## PROBLEM REQUIREMENTS
Copy the records word for word, starting at the line that contains "machine-extracted" and continuing through the end of the records, with the pictures left out of your answer.

## DATASET
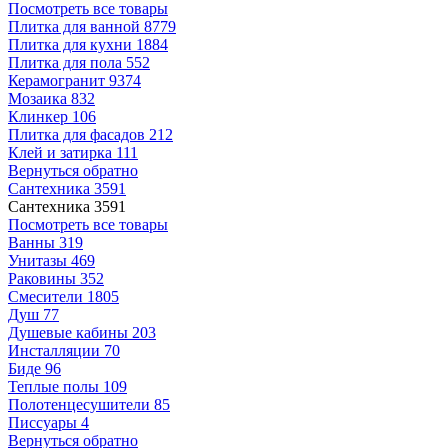
Посмотреть все товары
Плитка для ванной
8779
Плитка для кухни
1884
Плитка для пола
552
Керамогранит
9374
Мозаика
832
Клинкер
106
Плитка для фасадов
212
Клей и затирка
111
Вернуться обратно
Сантехника
3591
Сантехника
3591
Посмотреть все товары
Ванны
319
Унитазы
469
Раковины
352
Смесители
1805
Душ
77
Душевые кабины
203
Инсталляции
70
Биде
96
Теплые полы
109
Полотенцесушители
85
Писсуары
4
Вернуться обратно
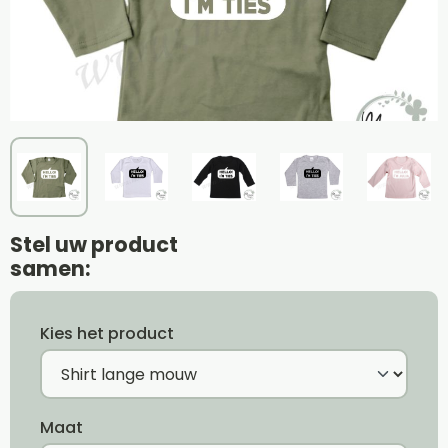
Stel uw product
samen:
Kies het product
Maat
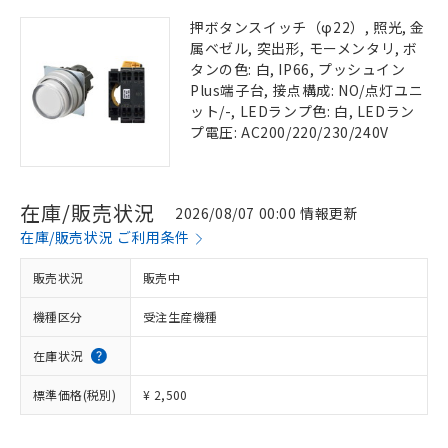
押ボタンスイッチ（φ22）, 照光, 金
属ベゼル, 突出形, モーメンタリ, ボ
タンの色: 白, IP66, プッシュイン
Plus端子台, 接点構成: NO/点灯ユニ
ット/-, LEDランプ色: 白, LEDラン
プ電圧: AC200/220/230/240V
在庫/販売状況
2026/08/07 00:00 情報更新
在庫/販売状況 ご利用条件
販売状況
販売中
機種区分
受注生産機種
在庫状況
標準価格(税別)
¥ 2,500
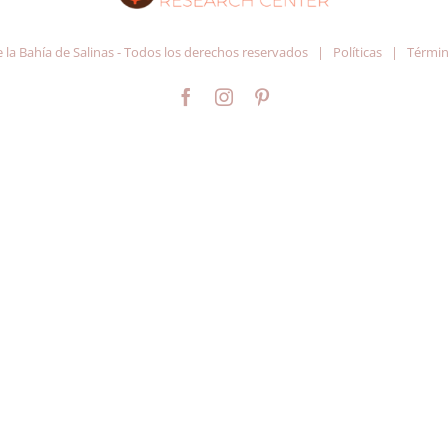
e la Bahía de Salinas - Todos los derechos reservados |
Políticas
|
Términ
Facebook
Instagram
Pinterest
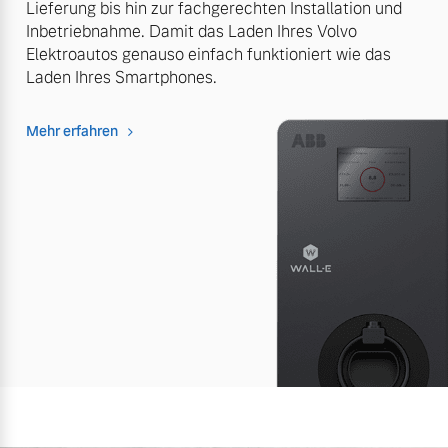
Lieferung bis hin zur fachgerechten Installation und
Inbetriebnahme. Damit das Laden Ihres Volvo
Elektroautos genauso einfach funktioniert wie das
Laden Ihres Smartphones.
Mehr erfahren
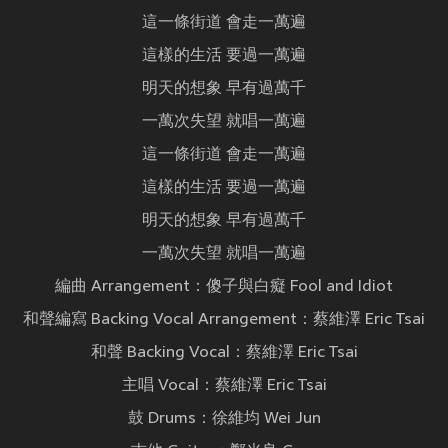
這一條街道 會走一萬遍
這樣的生活 要過一萬遍
明天的想象 早有過萬千
一萬次失望 就唱一萬遍
這一條街道 會走一萬遍
這樣的生活 要過一萬遍
明天的想象 早有過萬千
一萬次失望 就唱一萬遍
編曲 Arrangement：傻子與白癡 Fool and Idiot
和聲編寫 Backing Vocal Arrangement：蔡維澤 Eric Tsai
和聲 Backing Vocal：蔡維澤 Eric Tsai
主唱 Vocal：蔡維澤 Eric Tsai
鼓 Drums：徐維均 Wei Jun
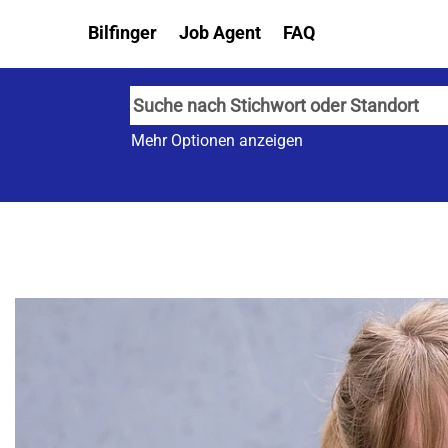
Bilfinger
Job Agent
FAQ
Mehr Optionen anzeigen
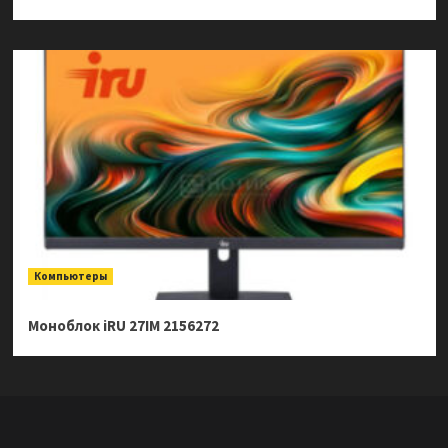
Компьютеры
Моноблок iRU 27IM 2156272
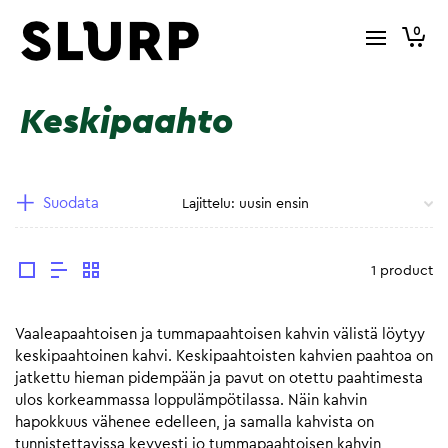
0
Keskipaahto
Suodata
1 product
Vaaleapaahtoisen ja tummapaahtoisen kahvin välistä löytyy
keskipaahtoinen kahvi. Keskipaahtoisten kahvien paahtoa on
jatkettu hieman pidempään ja pavut on otettu paahtimesta
ulos korkeammassa loppulämpötilassa. Näin kahvin
hapokkuus vähenee edelleen, ja samalla kahvista on
tunnistettavissa kevyesti jo tummapaahtoisen kahvin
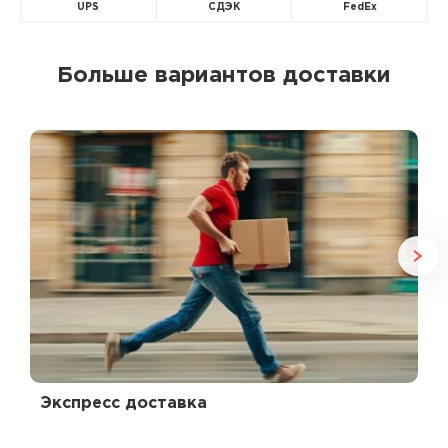
UPS
СДЭК
FedEx
Больше вариантов доставки
Экспресс доставка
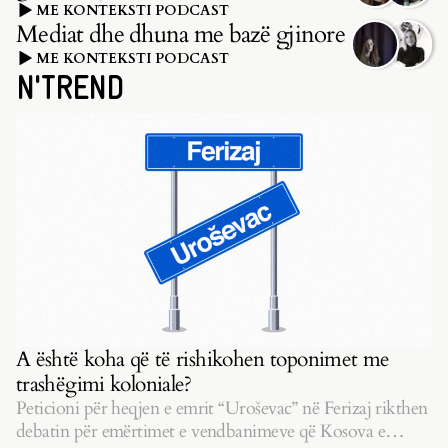
ME KONTEKSTI PODCAST
Mediat dhe dhuna me bazë gjinore
ME KONTEKSTI PODCAST
N'TREND
A është koha që të rishikohen toponimet me
trashëgimi koloniale?
Peticioni për heqjen e emrit “Uroševac” në Ferizaj rikthen
debatin për emërtimet e vendbanimeve që Kosova e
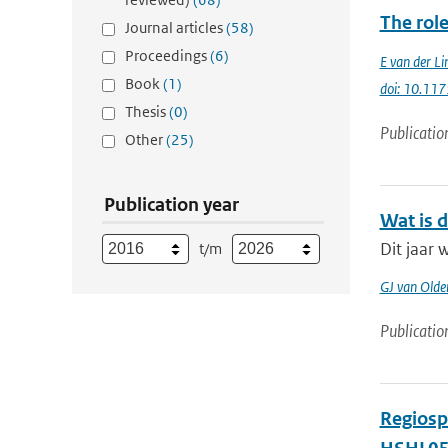
The role
Journal articles
(58)
Proceedings
(6)
E van der Li
Book
(1)
doi: 10.11
Thesis
(0)
Publicatio
Other
(25)
Publication year
Wat is 
Dit jaar 
t/m
GJ van Old
Publicatio
Regiosp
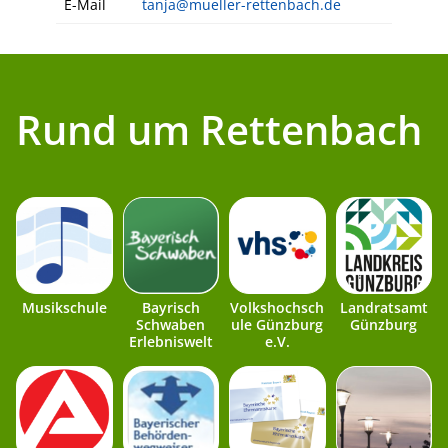
E-Mail
tanja@mueller-rettenbach.de
Rund um Rettenbach
Musikschule
Bayrisch
Volkshochsch
Landratsamt
Schwaben
ule Günzburg
Günzburg
Erlebniswelt
e.V.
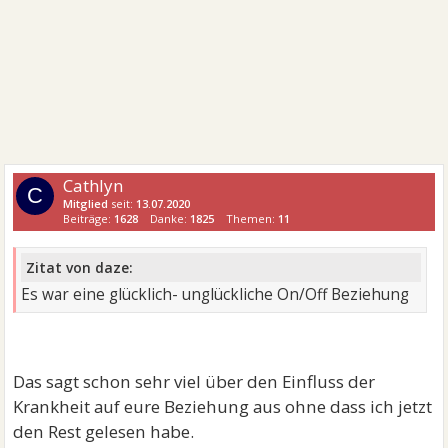
Cathlyn
C
Mitglied
seit:
13.07.2020
Beiträge:
1628
Danke:
1825
Themen:
11
Zitat von daze:
Es war eine glücklich- unglückliche On/Off Beziehung
Das sagt schon sehr viel über den Einfluss der
Krankheit auf eure Beziehung aus ohne dass ich jetzt
den Rest gelesen habe.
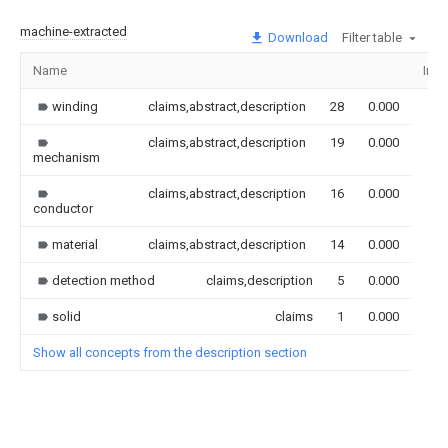
machine-extracted
Download
Filter table
Name
Ima
winding
claims,abstract,description
28
0.000
claims,abstract,description
19
0.000
mechanism
claims,abstract,description
16
0.000
conductor
material
claims,abstract,description
14
0.000
detection method
claims,description
5
0.000
solid
claims
1
0.000
Show all concepts from the description section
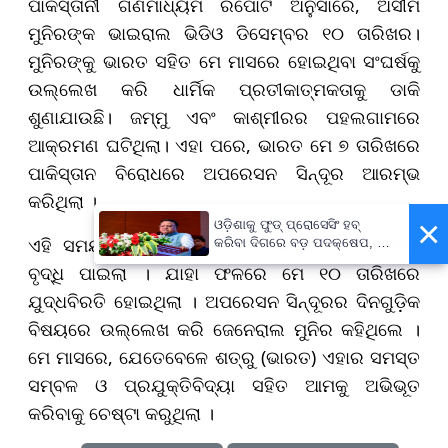
ପାକିସ୍ତାନୀ ଗଣମାଧ୍ୟମ ରିପୋର୍ଟ ଅନୁସାରେ, ଅସୀମ
ମୁନିରଙ୍କ ଭାଇରାଲ ଭିଡିଓ ଡିସେମ୍ବର ୧୦ ତାରିଖର।
ମୁନିରଙ୍କୁ ଭାରତ ସହିତ ମେ ମାସରେ ହୋଇଥିବା ସଂଘର୍ଷକୁ
ଉଲ୍ଲେଖ କରି ଧାର୍ମିକ ପ୍ରତୀକାତ୍ମକତାକୁ ଡାକି
ଶୁଣାଯାଉଛି। ଜମ୍ମୁ ଏବଂ କାଶ୍ମୀରର ପହଲଗାମରେ
ଆକ୍ରମଣ ଘଟିଥିଲା। ଏହା ପରେ, ଭାରତ ମେ ୭ ତାରିଖରେ
ପାକିସ୍ତାନ ବିରୋଧରେ ଅପରେସନ ସିନ୍ଦୂର ଆରମ୍ଭ
କରିଥିଲା ।
×
ଓଡ଼ିଶାକୁ ଫୁଡ୍ ପ୍ରୋସେସିଂ ହବ୍
ଏହି ସମୟ ମଧ୍ୟରେ ଦୁଇ ଦେଶ ମଧ୍ୟରେ ଉତ୍ତେଜନା
କରିବା ଦିଗରେ ବଡ଼ ପଦକ୍ଷେପ, ୪୨
ହଜାରରୁ ଅଧିକ ନିଯୁକ୍ତି ସୁଯୋଗ
ବୃଦ୍ଧି ପାଇଲା । ଯାହା ଫଳରେ ମେ ୧୦ ତାରିଖରେ
ଯୁଦ୍ଧବିରତି ହୋଇଥିଲା । ଅପରେସନ ସିନ୍ଦୂରର ଦିନଗୁଡ଼ିକ
ବିଷୟରେ ଉଲ୍ଲେଖ କରି ଜେନେରାଲ ମୁନିର କହିଥିଲେ ।
ମେ ମାସରେ, ଯେତେବେଳେ ଶତ୍ରୁ (ଭାରତ) ଏହାର ସମସ୍ତ
ସମ୍ବଳ ଓ ପ୍ରଯୁକ୍ତିବିଦ୍ୟା ସହିତ ଆମକୁ ଅଭିଭୂତ
କରିବାକୁ ଚେଷ୍ଟା କରୁଥିଲା ।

## SOLUTION
machine-extracted
Download
Filter table
Name
Ima
winding
claims,abstract,description
28
0.000
claims,abstract,description
19
0.000
mechanism
claims,abstract,description
16
0.000
conductor
material
claims,abstract,description
14
0.000
detection method
claims,description
5
0.000
solid
claims
1
0.000
Show all concepts from the description section
ପାକିସ୍ତାନୀ ଗଣମାଧ୍ୟମ ରିପୋର୍ଟ ଅନୁସାରେ, ଅସୀମ
ମୁନିରଙ୍କ ଭାଇରାଲ ଭିଡିଓ ଡିସେମ୍ବର ୧୦ ତାରିଖର।
ମୁନିରଙ୍କୁ ଭାରତ ସହିତ ମେ ମାସରେ ହୋଇଥିବା ସଂଘର୍ଷକୁ
ଉଲ୍ଲେଖ କରି ଧାର୍ମିକ ପ୍ରତୀକାତ୍ମକତାକୁ ଡାକି
ଶୁଣାଯାଉଛି। ଜମ୍ମୁ ଏବଂ କାଶ୍ମୀରର ପହଲଗାମରେ
ଆକ୍ରମଣ ଘଟିଥିଲା। ଏହା ପରେ, ଭାରତ ମେ ୭ ତାରିଖରେ
ପାକିସ୍ତାନ ବିରୋଧରେ ଅପରେସନ ସିନ୍ଦୂର ଆରମ୍ଭ
କରିଥିଲା ।
×
ଓଡ଼ିଶାକୁ ଫୁଡ୍ ପ୍ରୋସେସିଂ ହବ୍
ଏହି ସମୟ ମଧ୍ୟରେ ଦୁଇ ଦେଶ ମଧ୍ୟରେ ଉତ୍ତେଜନା
କରିବା ଦିଗରେ ବଡ଼ ପଦକ୍ଷେପ, ୪୨
ହଜାରରୁ ଅଧିକ ନିଯୁକ୍ତି ସୁଯୋଗ
ବୃଦ୍ଧି ପାଇଲା । ଯାହା ଫଳରେ ମେ ୧୦ ତାରିଖରେ
ଯୁଦ୍ଧବିରତି ହୋଇଥିଲା । ଅପରେସନ ସିନ୍ଦୂରର ଦିନଗୁଡ଼ିକ
ବିଷୟରେ ଉଲ୍ଲେଖ କରି ଜେନେରାଲ ମୁନିର କହିଥିଲେ ।
ମେ ମାସରେ, ଯେତେବେଳେ ଶତ୍ରୁ (ଭାରତ) ଏହାର ସମସ୍ତ
ସମ୍ବଳ ଓ ପ୍ରଯୁକ୍ତିବିଦ୍ୟା ସହିତ ଆମକୁ ଅଭିଭୂତ
କରିବାକୁ ଚେଷ୍ଟା କରୁଥିଲା ।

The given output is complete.